=== Section Start ===

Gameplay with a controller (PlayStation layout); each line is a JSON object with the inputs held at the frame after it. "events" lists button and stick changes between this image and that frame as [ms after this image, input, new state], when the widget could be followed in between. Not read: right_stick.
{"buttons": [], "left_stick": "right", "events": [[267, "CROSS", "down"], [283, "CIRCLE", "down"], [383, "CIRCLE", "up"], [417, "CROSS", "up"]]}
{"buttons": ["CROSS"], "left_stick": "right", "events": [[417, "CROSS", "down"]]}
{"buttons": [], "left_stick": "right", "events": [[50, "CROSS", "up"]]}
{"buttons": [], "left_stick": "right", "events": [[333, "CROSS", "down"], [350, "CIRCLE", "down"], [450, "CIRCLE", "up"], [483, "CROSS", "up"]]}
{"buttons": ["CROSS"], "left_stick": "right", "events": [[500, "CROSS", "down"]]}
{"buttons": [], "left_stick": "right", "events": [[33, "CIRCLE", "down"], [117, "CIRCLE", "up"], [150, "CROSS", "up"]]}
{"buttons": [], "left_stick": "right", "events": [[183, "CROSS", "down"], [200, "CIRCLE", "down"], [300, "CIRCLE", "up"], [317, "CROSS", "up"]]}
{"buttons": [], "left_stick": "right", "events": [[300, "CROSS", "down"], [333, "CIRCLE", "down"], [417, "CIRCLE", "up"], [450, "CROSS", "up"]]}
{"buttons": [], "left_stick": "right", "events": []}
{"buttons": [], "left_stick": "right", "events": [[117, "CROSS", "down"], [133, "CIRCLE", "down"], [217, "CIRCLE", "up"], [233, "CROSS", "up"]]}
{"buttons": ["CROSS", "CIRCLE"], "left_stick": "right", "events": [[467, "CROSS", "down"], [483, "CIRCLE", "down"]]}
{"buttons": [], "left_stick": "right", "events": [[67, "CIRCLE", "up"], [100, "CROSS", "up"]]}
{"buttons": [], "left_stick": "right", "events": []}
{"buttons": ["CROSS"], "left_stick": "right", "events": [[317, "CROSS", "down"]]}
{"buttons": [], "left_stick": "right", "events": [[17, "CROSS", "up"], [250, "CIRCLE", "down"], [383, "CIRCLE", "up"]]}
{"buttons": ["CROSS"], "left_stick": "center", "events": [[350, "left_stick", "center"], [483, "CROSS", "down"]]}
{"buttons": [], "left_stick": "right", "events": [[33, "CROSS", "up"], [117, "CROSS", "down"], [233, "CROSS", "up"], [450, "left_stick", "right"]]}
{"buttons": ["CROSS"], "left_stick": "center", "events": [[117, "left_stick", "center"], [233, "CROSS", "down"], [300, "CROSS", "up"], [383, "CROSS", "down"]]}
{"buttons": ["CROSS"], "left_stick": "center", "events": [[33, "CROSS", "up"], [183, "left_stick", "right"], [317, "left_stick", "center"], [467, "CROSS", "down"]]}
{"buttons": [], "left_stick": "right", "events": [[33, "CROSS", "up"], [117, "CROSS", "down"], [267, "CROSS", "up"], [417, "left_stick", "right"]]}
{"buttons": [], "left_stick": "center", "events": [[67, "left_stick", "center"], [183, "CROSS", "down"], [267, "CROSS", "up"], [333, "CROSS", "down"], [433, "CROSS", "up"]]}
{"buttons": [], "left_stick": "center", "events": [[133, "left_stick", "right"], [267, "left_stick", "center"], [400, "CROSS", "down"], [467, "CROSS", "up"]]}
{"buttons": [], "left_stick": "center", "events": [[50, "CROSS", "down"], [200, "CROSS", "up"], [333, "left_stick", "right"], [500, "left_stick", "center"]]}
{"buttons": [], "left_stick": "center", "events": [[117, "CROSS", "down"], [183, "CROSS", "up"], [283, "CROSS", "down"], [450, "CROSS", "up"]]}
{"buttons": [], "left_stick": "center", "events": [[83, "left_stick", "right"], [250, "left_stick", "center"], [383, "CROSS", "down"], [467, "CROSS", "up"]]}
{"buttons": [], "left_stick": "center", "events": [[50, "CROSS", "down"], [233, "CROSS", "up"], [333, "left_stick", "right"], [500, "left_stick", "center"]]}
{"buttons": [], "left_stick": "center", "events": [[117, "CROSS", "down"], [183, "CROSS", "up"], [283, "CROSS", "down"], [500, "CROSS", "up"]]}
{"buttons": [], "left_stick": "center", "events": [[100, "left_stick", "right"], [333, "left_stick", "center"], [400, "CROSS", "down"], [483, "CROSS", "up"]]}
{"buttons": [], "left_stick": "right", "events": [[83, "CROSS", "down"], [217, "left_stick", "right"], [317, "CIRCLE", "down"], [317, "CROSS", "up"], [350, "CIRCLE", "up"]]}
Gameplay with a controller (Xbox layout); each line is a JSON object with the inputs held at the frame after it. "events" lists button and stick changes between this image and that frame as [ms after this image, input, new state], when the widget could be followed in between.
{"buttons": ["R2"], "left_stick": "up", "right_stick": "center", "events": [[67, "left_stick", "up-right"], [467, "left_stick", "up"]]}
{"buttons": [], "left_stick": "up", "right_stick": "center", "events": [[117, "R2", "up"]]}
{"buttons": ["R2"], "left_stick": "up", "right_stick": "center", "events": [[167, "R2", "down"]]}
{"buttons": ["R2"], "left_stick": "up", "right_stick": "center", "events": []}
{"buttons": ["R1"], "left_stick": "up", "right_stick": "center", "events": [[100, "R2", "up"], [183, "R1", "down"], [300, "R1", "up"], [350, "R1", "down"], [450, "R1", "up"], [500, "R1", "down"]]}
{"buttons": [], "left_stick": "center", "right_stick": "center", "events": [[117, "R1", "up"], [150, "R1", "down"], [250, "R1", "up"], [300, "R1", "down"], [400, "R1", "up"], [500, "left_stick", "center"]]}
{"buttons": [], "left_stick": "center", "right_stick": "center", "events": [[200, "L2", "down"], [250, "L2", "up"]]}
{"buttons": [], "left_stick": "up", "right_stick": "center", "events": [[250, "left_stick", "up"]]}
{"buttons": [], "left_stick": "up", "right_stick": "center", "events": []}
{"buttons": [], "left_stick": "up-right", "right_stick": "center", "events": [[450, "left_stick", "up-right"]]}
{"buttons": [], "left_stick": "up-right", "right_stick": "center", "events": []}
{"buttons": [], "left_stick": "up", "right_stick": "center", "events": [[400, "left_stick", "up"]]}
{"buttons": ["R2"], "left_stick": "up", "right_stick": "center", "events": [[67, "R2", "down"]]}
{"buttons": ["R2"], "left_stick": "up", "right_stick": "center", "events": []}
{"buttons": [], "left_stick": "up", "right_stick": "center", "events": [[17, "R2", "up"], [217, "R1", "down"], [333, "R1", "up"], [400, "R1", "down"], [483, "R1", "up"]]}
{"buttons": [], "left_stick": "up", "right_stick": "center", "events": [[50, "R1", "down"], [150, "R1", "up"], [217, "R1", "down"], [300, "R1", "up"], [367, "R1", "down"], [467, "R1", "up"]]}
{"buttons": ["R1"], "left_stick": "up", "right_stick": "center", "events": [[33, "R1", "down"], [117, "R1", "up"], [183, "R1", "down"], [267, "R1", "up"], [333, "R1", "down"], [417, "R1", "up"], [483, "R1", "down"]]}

=== Section End ===

Write down only the number of lines that contain the string "widget" in the listing.

2